Every time you talk to someone on your team it is an opportunity. Leadership happens at that moment.
Leadership also happens when you’re not there. That’s the scary part.
We are increasingly leaving associates alone to do their work. They are sometimes located all over the world.
The majority of an associate’s time is spent away from their leader.
How about if we treat the time we do get to spend with a team member as special time? Perhaps we should go a bit overboard and say this time is sacred.
We sell a big ticket item to big companies. For us just getting a real interaction with a potential customer is a huge deal. If we blow it we may not recover. Paying attention to both style and substance at a very detailed level is necessary.
Think for a moment about the mode you’re in when a big customer is visiting your office or whatever your equivalent is. You have that performance buzz don’t you? You prepare. You pay attention to the little details. You have a desired outcome. You prepare contingencies. You gauge your performance.
Do you have the same attention to detail for a staff meeting?
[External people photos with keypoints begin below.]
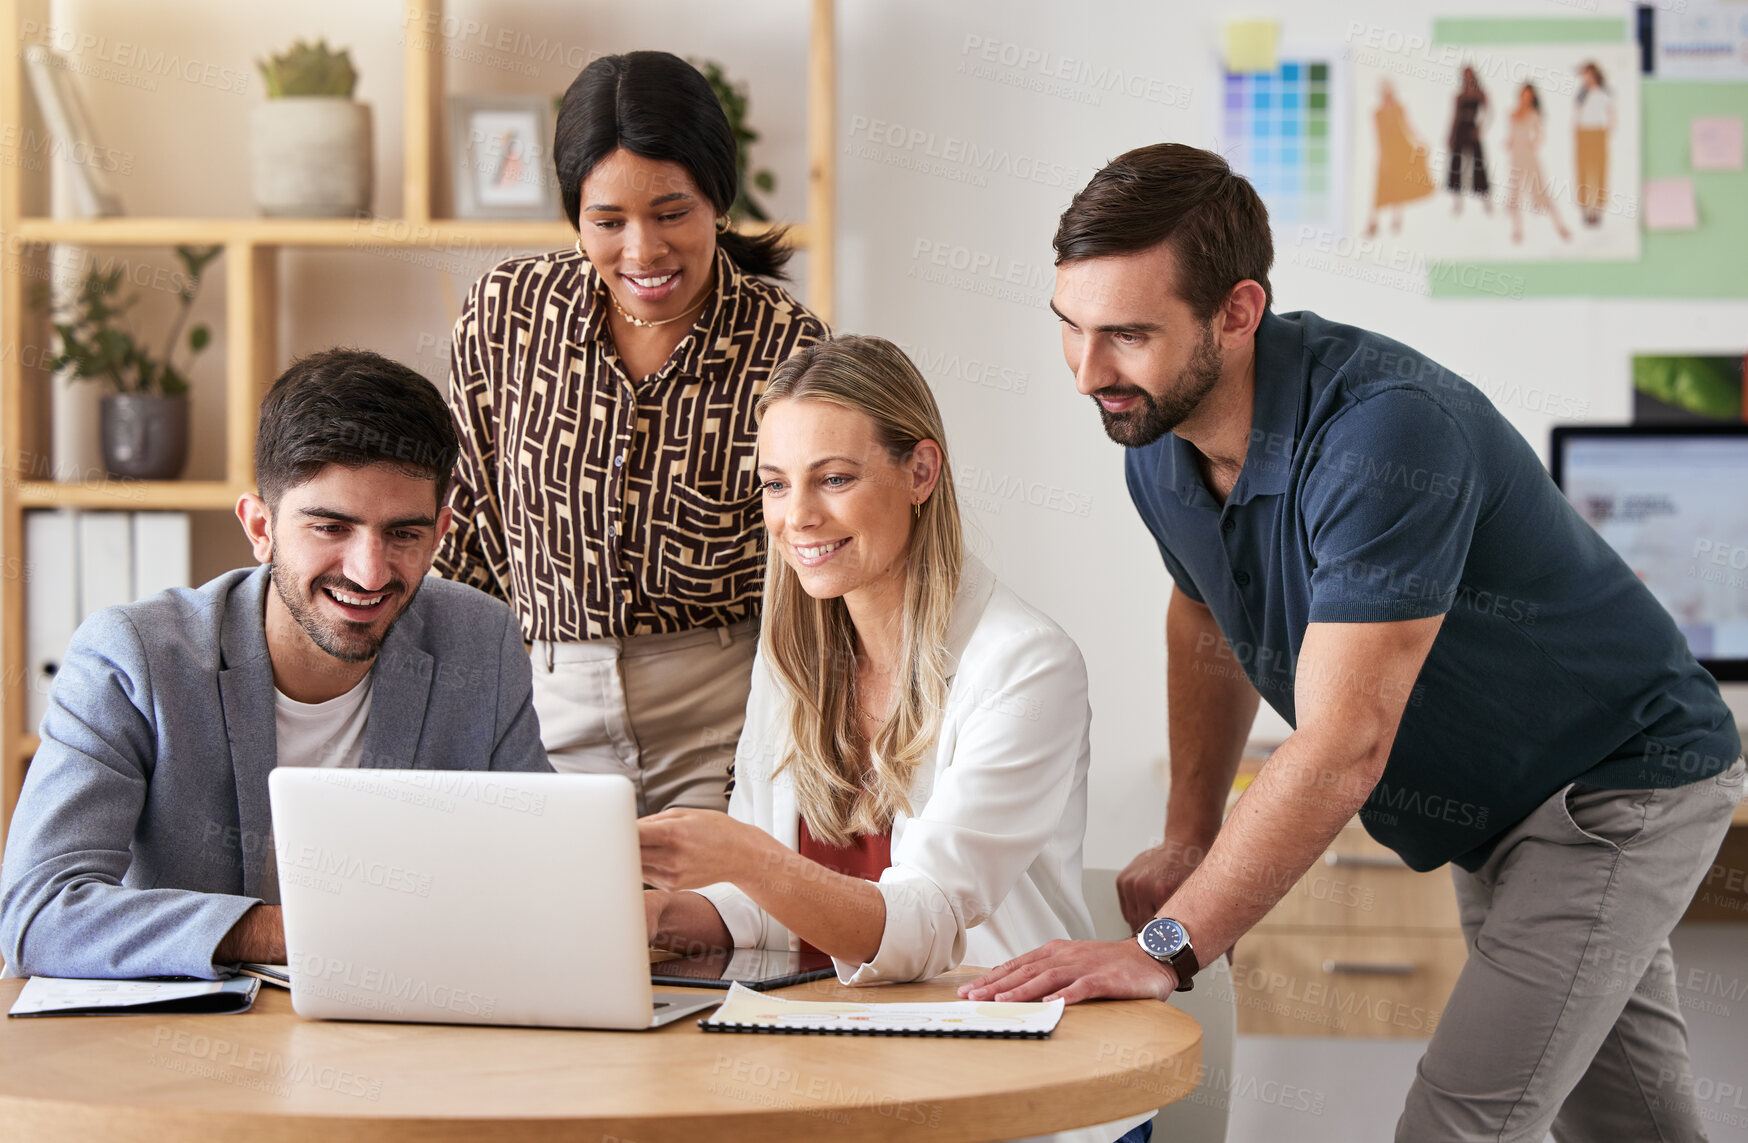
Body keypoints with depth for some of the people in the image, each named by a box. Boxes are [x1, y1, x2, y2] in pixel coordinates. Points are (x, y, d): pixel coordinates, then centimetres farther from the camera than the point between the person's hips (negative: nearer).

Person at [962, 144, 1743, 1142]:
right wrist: (1188, 838, 6)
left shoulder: (1385, 432, -34)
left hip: (1626, 784, -8)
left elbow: (1343, 750, -38)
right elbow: (1208, 618, 14)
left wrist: (1168, 949, -38)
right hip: (1495, 807, 8)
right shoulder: (1157, 441, -8)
How about a casual one-on-one meeting with a team member?
Treat every interaction with a member of your team with the same attention as a meeting with a big customer.
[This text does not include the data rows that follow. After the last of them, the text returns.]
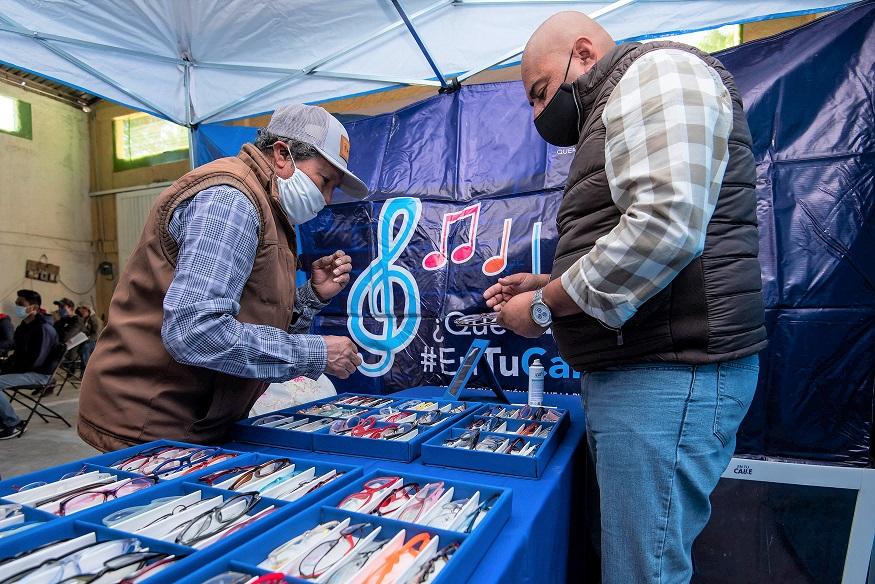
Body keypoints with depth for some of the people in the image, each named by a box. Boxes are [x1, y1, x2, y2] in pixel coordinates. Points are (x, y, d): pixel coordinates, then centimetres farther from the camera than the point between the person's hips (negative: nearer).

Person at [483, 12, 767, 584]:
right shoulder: (613, 110, 25)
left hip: (667, 373, -10)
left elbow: (666, 225, -22)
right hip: (624, 370, 10)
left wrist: (545, 307, -12)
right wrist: (548, 284, 14)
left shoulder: (656, 71, -4)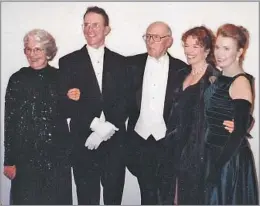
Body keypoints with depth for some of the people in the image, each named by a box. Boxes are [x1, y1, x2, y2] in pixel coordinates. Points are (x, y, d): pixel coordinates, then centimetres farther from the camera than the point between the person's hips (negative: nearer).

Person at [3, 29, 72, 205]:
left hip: (57, 153, 1)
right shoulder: (17, 79, -2)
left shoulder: (60, 77, 3)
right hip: (25, 154, -1)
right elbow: (9, 121, -2)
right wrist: (9, 160, -3)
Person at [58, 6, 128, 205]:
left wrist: (108, 127, -14)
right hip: (84, 143, -1)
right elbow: (68, 104, -6)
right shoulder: (68, 62, 2)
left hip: (115, 142, 2)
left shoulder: (120, 62, 8)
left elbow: (125, 101, 0)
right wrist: (95, 124, -17)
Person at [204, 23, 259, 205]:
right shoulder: (219, 79, 7)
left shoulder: (241, 82, -15)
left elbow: (240, 130, -19)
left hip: (230, 159, -7)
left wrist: (218, 165, -18)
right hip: (213, 155, 7)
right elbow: (211, 120, 8)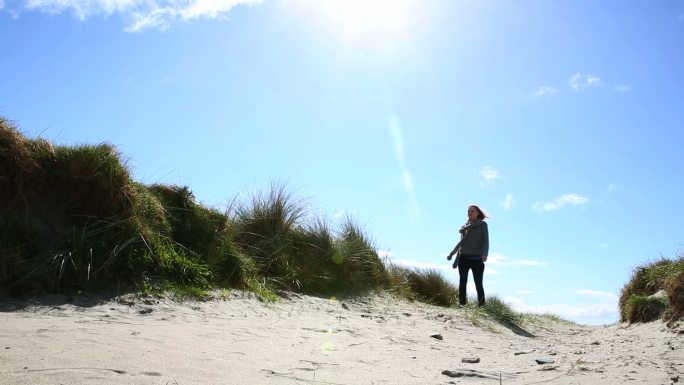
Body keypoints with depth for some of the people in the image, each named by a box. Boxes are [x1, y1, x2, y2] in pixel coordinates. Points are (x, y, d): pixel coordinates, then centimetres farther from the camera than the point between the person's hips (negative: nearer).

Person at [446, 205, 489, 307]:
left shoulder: (483, 225, 4)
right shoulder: (465, 226, 17)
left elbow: (485, 241, -6)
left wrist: (484, 254, -24)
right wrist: (451, 254, 17)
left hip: (476, 259, -4)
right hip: (463, 258, 4)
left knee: (478, 283, -6)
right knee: (462, 282, -2)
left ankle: (481, 305, -5)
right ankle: (462, 304, -3)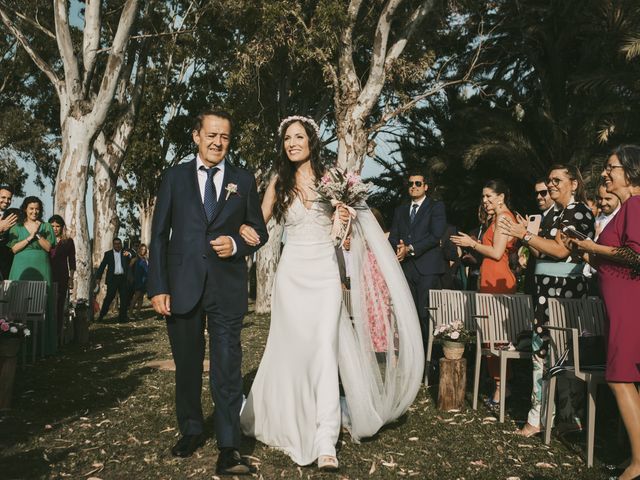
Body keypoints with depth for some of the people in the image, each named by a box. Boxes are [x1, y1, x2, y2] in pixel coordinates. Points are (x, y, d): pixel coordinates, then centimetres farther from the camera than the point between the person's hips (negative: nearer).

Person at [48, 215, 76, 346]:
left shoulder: (68, 242, 8)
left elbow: (72, 261, 8)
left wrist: (71, 278, 2)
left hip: (62, 278, -1)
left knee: (59, 308, -1)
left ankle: (58, 338, 1)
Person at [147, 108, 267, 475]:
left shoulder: (244, 180, 7)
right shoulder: (175, 177, 7)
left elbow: (260, 231, 11)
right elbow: (159, 235, 4)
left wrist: (237, 245, -11)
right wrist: (158, 287, -3)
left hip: (227, 288, -1)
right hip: (182, 286, 1)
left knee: (227, 368, -3)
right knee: (187, 365, 14)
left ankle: (229, 448, 4)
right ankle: (191, 431, 32)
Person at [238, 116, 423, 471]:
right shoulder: (279, 181, 6)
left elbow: (343, 230, 11)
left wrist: (344, 218, -11)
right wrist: (243, 227, -13)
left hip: (325, 272, -1)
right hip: (292, 273, 1)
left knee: (325, 348, -10)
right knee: (292, 349, 5)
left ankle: (325, 441, -8)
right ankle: (291, 420, 27)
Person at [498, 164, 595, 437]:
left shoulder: (578, 210, -6)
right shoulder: (556, 214, 20)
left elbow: (561, 250, -16)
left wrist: (524, 235, -13)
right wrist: (526, 234, 7)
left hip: (564, 289, -8)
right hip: (547, 288, 8)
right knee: (543, 348, 6)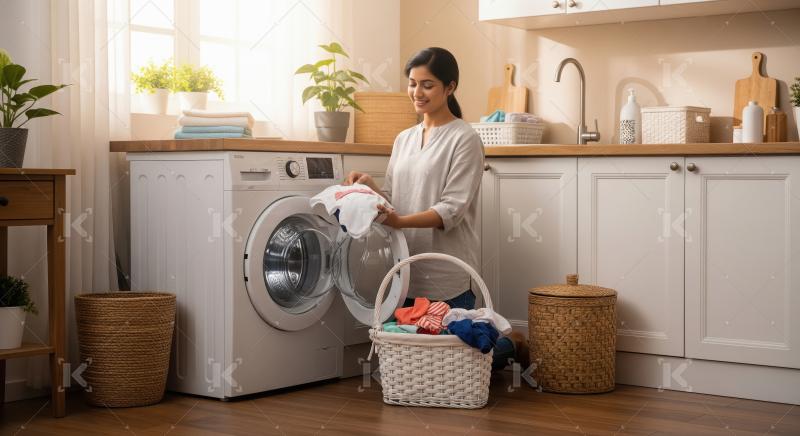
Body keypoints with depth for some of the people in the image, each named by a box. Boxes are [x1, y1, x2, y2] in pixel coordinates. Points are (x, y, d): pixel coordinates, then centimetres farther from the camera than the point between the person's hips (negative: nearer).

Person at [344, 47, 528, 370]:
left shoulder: (464, 139, -7)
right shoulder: (404, 139, 14)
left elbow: (452, 209, -15)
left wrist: (401, 221, -29)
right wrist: (370, 187, -5)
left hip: (447, 274, -7)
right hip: (407, 271, 7)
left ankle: (511, 345, 28)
The difference between a customer interaction and an associate interaction is that you can and must go deeper.
In a customer situation while we are building a relationship of course, the nature of the interaction is transactional.
Associate interactions should transcend the transactional.
It’s easy to talk about how someone is doing on an upcoming deadline, customer service complaints, whether or not we’ll make the monthly numbers. Transactional stuff.
Is that the only interaction you have with some people? Is that leadership?
Since our interactions are fewer because of today’s logistics. Every one of our interactions must count.
Therefore, there can’t be anything that falls into the “It goes without saying” category.
Assumptions and perceptions occur between people who live together. This phenomenon is amplified when we interact only occasionally.
I’ve regularly had executives ask for my help with a member of their team. It goes like this: The executive tells me they really care about a member of their team. They are proud of their accomplishments. But, something is off.
When I meet with the associate they say something like, “My boss doesn’t appreciate me.”
You see, the executive felt so strongly about the associate that they felt it went without saying. The reality is that the 95% of the time the associate is not around the leader there are real life things occurring that erode that feeling of appreciation.
Saying what needs to be said goes both ways – positive and negative. The point is to not take anything for granted.
We’ve focused on individual interactions here. Perhaps in a future message we’ll discuss the other connective fibers you can build in to support the most important relationships you have as a leader.
Losing your best team member because they didn’t know how much you appreciated them, or surprising someone with negative feedback in their annual review isn’t leadership.
Just Say It!
To do this week: Evaluate your personal interactions this week. How are you treating each opportunity? Need to make any shifts? Did you come up with any ways to enhance these interaction opportunities?